Alliance Boots shows some transparency

Alliance Boots show a strong profit rise, after the friendly takeover of Boots by Steffano Pessina. The news also indicates a calculated tranparency rare for traditional Private Equity ventures

The story of the profit rise at Alliance Boots was found in The Times on line and picked up by the agencies. According to The Times, Alliance Boots

will this week [June 9 – 13, 2008] buck the gloom on the high street when the pharmacy chain reports a 20% increase in trading profits during its first year as a private company.

Stefano Pessina, the executive chairman who teamed up with Kohlberg Kravis Roberts to mount the £12.4 billion buyout, will announce on Tuesday a £770m profit for the 12 months to March.

The performance gives Pessina the opportunity to face down critics who said he overpaid for Alliance Boots, which has 1,500 UK shops and distributes medicines across Europe.
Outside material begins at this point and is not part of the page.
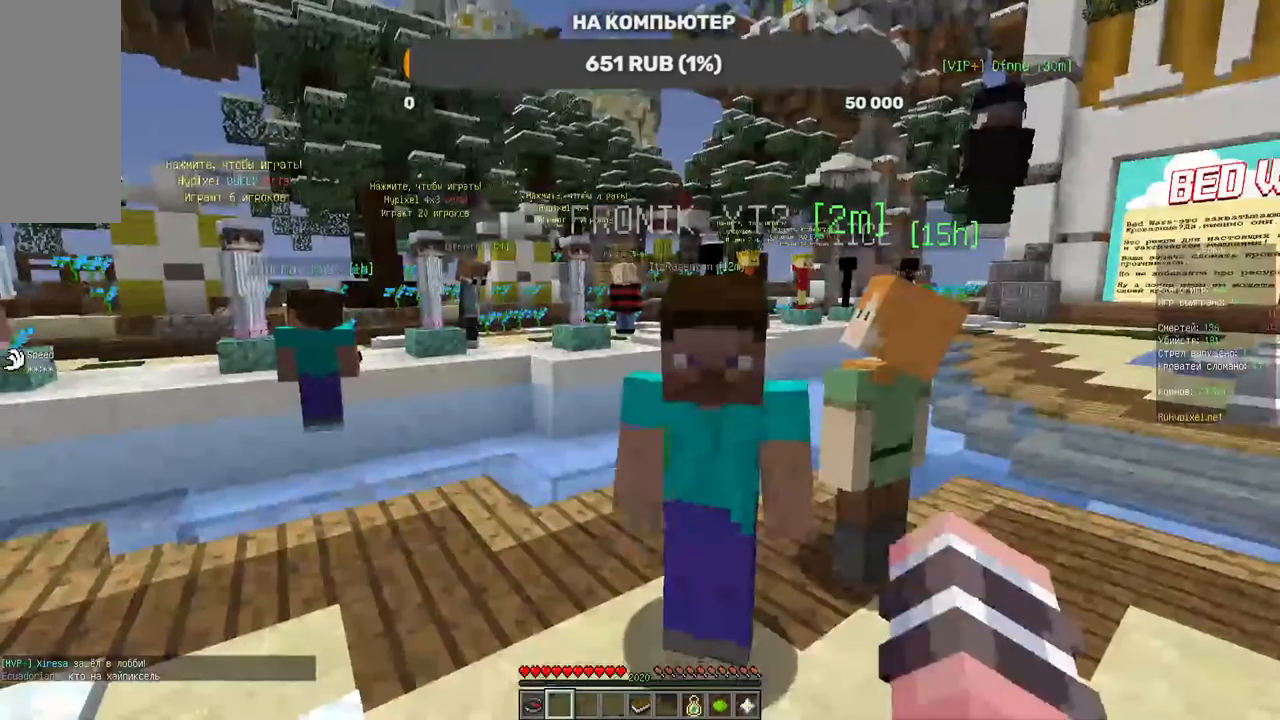
Gameplay with keyboard and mouse; each line is a JSON object with the keys and mouse buttons held at the frame after it. "events" lists presses ("down") and releases ("up") of "a", "d", "s", "w", "mouse_left" and "mouse_right" between this image and that frame as [ms after this image, input, new state], when the widget could be followed in between. "mouse_left", "mouse_right" = the "left", "right" buttons of the "mouse" list. No other keys are recorded. Fast repeated clicks can show as one long hold. Mouse movement is not recorded.
{"keys": [], "mouse": ["left"]}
Banks that financed the deal – Europe’s largest leveraged buyout at the time – were forced to discount its £9 billion of debt in order to sell it on.

Higher profits were achieved by driving costs from the business, which was created a year earlier from the merger of Alliance Unichem with Boots. Sales at its largest stores are proving the most resilient. However, questions remain over whether it can maintain such momentum in a stuttering economy.

The story so far

In an earlier post Leaders We Deserve reported

Cherished British Drug company Boots merges with European partner, whose wealthy owner, Stefano Pessina, becomes deputy chairman in the new company, Alliance Boots.

The amicable arrangement suggested that in any leadership transition, Mr Pessina would be a cuckoo in the nest. In short order, chairman Sir Nigel Rudd resigned. further friendly discussions were followed by a takeover by private equity firm KKR. The move was presented openly as a vehicle which would install Pessina as its main driver

KKR and Stefano Pessina had made it known that they wanted to keep the top team intact. But for all the continuing expressins of good will, the inevitable was to happen.

Thursday July 12th 2007, Richard Baker decised to accept a severance deal that would be worth some £10 million. It seems as if they made an offer for him to stay, or decline with honor. In an interview with he says

“Stephano is a gentleman. He has been as good as his word with me every step of the way..I am confident about the future of the company ..I have looked everyone in the eye at Nottingham [corporate HQ] and told them that”


Another top retail executive, Scott Wheway, is also leaving, again in an amicable fashion.

Not too difficult to predict

The story has been followed in earlier posts. It struck me that in the original merger between Boots an Alliance, the new board had a majority of former Boots executives. But the Alliance side was the more profitable, and Stephano brought with him a sizable shareholding and considerable personal wealth.

It was not difficult to predict what would happen. I noted earlier this year that

If takeover is successful, I am not expecting many of actual board members to retain their positions.

And so it has come to pass. Not brutally. But Pessina has enough power to be magnanimous. Mr Baker may not have had much temptation to stay on when the alternative was a £10 million incentive to leave, with more chances of securing a new leadership role elsewhere.

Leadership lessons

I’m not sure of the leadership lessons here. Perhaps it is that self-made billionaires are not all ego-crazed narcissists. Maybe absolute power is not always accompanied by absolute ruthlessness.

The initial deal was done a few months before financial markets went into melt-down. Alliance Boots seems to be supporting the enthusiasts of free market capitalism in the robust form of Private Equity interventions.